3 International Monetary Fund, Direction of Trade Statistics Yearbook, 1998.

4 NAFTA's long-run impact on the size of the Canadian economy was estimated to be less than 0.1% (see Department of Finance, The North American Free Trade Agreement: An Economic Assessment from a Canadian Perspective, November 1992, p. 33-5).

5 World Trade Organization, Annual Report, 1998, p. 48-9.

6 OECD, Trade, Employment and Labour Standards, Paris, 1996, p. 112.

7 The ILO encourages compliance through its international supervision activities. Every five years members are obliged to supply reports on the effect given to ratified conventions. The Committee of Experts reviews these reports. If a government is deemed to be delinquent it is informed of the necessary steps that should be taken to ensure full compliance. In addition, any member state, or national or international workers' or employers' organization may make a representation that a member state has failed to comply with a ratified convention. These representations are reviewed by the Governing Body, which may decide to appoint an independent Commission of Inquiry. The Commission reports its findings and the Committee of Experts follows up on the implementation of any recommendations. While these procedures may persuade some member states to comply, in reality the ILO is void of any real enforcement powers.

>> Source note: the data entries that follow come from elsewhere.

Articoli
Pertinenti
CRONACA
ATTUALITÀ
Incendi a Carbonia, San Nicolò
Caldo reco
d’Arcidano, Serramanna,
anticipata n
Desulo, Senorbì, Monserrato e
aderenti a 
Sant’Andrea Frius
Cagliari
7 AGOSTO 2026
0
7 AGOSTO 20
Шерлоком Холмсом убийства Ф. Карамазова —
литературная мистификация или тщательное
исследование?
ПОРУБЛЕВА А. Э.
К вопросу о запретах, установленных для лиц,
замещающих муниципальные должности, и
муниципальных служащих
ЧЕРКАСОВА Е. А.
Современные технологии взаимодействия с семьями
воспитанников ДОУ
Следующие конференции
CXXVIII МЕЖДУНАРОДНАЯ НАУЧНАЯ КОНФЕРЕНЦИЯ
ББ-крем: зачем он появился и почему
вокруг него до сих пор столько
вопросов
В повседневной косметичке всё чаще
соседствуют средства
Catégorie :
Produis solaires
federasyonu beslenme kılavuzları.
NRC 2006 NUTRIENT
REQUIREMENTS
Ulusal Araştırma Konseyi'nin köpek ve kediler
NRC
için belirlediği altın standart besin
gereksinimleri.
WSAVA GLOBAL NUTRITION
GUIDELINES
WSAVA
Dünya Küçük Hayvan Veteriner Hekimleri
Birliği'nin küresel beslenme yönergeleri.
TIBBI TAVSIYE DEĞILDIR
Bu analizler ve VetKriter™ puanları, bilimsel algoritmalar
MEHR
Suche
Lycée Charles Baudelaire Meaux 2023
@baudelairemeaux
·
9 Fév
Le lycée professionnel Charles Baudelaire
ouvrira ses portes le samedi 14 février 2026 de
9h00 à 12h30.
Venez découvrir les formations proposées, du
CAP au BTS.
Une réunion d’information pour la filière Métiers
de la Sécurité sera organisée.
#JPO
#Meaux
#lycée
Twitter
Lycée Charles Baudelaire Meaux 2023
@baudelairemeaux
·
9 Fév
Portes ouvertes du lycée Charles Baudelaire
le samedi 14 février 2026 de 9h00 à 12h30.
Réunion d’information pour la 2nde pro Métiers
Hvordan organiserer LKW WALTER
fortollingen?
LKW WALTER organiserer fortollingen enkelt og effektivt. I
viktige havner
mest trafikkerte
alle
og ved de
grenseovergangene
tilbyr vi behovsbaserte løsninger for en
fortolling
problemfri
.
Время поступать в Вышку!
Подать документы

8 One reason why some witnesses opposed linking trade and labour standards through a supplementary agreement like the NAALC was the perceived ineffectual enforcement mechanism associated with this agreement. This perception has merit, since enforcement penalties are limited to non-enforced labour laws dealing with health and safety, child labour and minimum wages. The majority of submissions to date pertain to alleged violations of the right to freely associate and organize a union. Enforcement provisions pertaining to violations related to this key labour standard, in conjunction with the right to bargain collectively and the right to strike, are limited to ministerial consultations, with no further action required.